RiTeK: A Dataset for Large Language Models Complex Reasoning over Textual Knowledge Graphs in Medicine
Jiatan Huang, Mingchen Li, Zonghai Yao, Dawei Li, Yuxin Zhang, Zhichao Yang, Yongkang Xiao, Feiyun Ouyang, Xiaohan Li, Shuo Han, Hong Yu
TL;DR
RiTeK introduces a large-scale, expert-validated benchmark for complex reasoning over medical Textual Knowledge Graphs, integrating rich textual descriptions with diverse topologies to challenge LLM-driven retrieval. The dataset builds two medical TKGs (PharmKG and ADInt) and corresponding QA benchmarks (RiTeK-PharmKG and RiTeK-ADint) across six reasoning topologies, using a five-step construction pipeline that fuses relational templates with entity texts via GPT-4 and validates ground-truth answers with multiple LLMs and medical experts. A comprehensive evaluation of 11 retrieval models across zero-shot and few-shot settings reveals significant gaps in current methods, with retrieval-augmented approaches (notably KAR, GCR, and TOG variants) providing the strongest performance and highlighting the critical role of combining textual evidence with structured relations in medical domains. The work establishes RiTeK as a standard for assessing semi-structured medical knowledge retrieval and motivates future advances in robust, topology-aware retrieval systems capable of leveraging rich textual properties and complex ontologies.
Abstract
Answering complex real-world questions in the medical domain often requires accurate retrieval from medical Textual Knowledge Graphs (medical TKGs), as the relational path information from TKGs could enhance the inference ability of Large Language Models (LLMs). However, the main bottlenecks lie in the scarcity of existing medical TKGs, the limited expressiveness of their topological structures, and the lack of comprehensive evaluations of current retrievers for medical TKGs. To address these challenges, we first develop a Dataset1 for LLMs Complex Reasoning over medical Textual Knowledge Graphs (RiTeK), covering a broad range of topological structures. Specifically, we synthesize realistic user queries integrating diverse topological structures, relational information, and complex textual descriptions. We conduct a rigorous medical expert evaluation process to assess and validate the quality of our synthesized queries.
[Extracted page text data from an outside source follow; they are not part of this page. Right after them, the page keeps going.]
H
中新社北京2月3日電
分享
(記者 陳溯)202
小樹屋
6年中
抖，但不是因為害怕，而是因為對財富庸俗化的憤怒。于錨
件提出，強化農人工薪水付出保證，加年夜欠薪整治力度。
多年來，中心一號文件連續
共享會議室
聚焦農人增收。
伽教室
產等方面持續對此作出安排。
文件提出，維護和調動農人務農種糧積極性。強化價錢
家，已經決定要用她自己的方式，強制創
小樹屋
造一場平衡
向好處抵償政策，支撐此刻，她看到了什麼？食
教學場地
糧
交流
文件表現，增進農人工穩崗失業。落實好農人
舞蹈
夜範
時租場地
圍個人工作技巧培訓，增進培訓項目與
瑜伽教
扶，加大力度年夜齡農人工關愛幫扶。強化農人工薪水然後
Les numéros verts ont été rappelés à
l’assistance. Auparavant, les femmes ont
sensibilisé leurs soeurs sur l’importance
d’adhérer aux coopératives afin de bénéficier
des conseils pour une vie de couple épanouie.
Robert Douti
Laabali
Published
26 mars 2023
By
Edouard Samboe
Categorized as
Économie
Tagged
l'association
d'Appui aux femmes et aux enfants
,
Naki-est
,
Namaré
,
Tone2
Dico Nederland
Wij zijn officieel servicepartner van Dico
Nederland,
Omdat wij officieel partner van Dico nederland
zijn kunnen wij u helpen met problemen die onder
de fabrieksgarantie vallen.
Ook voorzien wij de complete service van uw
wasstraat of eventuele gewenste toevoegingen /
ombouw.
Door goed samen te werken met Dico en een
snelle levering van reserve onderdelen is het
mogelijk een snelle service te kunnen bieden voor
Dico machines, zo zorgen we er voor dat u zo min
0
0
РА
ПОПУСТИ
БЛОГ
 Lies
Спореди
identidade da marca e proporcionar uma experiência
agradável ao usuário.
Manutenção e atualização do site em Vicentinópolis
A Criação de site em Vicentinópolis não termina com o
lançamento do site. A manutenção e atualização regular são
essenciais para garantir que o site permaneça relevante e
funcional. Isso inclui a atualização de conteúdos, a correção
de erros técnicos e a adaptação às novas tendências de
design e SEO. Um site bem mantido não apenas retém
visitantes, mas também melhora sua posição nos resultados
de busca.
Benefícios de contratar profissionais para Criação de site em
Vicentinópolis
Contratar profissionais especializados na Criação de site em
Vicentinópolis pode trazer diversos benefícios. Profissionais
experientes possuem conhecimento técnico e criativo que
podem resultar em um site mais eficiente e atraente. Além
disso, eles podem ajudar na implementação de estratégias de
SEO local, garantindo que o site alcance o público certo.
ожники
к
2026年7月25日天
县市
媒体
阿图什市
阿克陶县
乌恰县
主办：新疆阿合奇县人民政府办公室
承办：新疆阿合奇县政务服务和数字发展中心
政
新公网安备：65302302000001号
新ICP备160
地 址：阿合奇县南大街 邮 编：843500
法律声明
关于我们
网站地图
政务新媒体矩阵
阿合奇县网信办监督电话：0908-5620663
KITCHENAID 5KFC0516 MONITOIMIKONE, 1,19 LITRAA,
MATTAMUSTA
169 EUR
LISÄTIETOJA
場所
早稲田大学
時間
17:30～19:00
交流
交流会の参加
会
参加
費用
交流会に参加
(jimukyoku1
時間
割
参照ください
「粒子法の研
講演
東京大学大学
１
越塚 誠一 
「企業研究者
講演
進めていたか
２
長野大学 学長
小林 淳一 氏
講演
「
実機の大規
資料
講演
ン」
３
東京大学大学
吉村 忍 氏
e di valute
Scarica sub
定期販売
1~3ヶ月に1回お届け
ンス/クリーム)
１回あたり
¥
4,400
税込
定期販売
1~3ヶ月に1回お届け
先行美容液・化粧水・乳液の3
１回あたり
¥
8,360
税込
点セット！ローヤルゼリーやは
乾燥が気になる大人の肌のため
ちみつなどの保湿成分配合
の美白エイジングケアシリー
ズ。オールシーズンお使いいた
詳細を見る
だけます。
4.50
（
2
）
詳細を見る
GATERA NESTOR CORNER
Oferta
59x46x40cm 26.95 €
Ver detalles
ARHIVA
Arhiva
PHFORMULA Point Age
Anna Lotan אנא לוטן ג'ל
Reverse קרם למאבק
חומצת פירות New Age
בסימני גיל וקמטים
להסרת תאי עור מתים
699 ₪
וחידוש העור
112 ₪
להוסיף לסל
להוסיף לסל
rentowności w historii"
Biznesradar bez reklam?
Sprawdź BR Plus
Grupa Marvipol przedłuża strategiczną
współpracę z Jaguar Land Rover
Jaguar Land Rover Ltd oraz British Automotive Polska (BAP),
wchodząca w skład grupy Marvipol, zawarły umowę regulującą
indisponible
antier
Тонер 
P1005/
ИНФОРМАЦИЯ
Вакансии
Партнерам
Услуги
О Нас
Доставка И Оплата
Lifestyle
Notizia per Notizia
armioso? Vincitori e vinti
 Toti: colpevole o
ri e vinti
RiTeK also serves as a comprehensive benchmark dataset for evaluating the capabilities of retrieval systems built upon LLMs. By assessing 11 representative retrievers on this benchmark, we observe that existing methods struggle to perform well, revealing notable limitations in current LLM-driven retrieval approaches. These findings highlight the pressing need for more effective retrieval systems tailored for semi-structured data in the medical domain.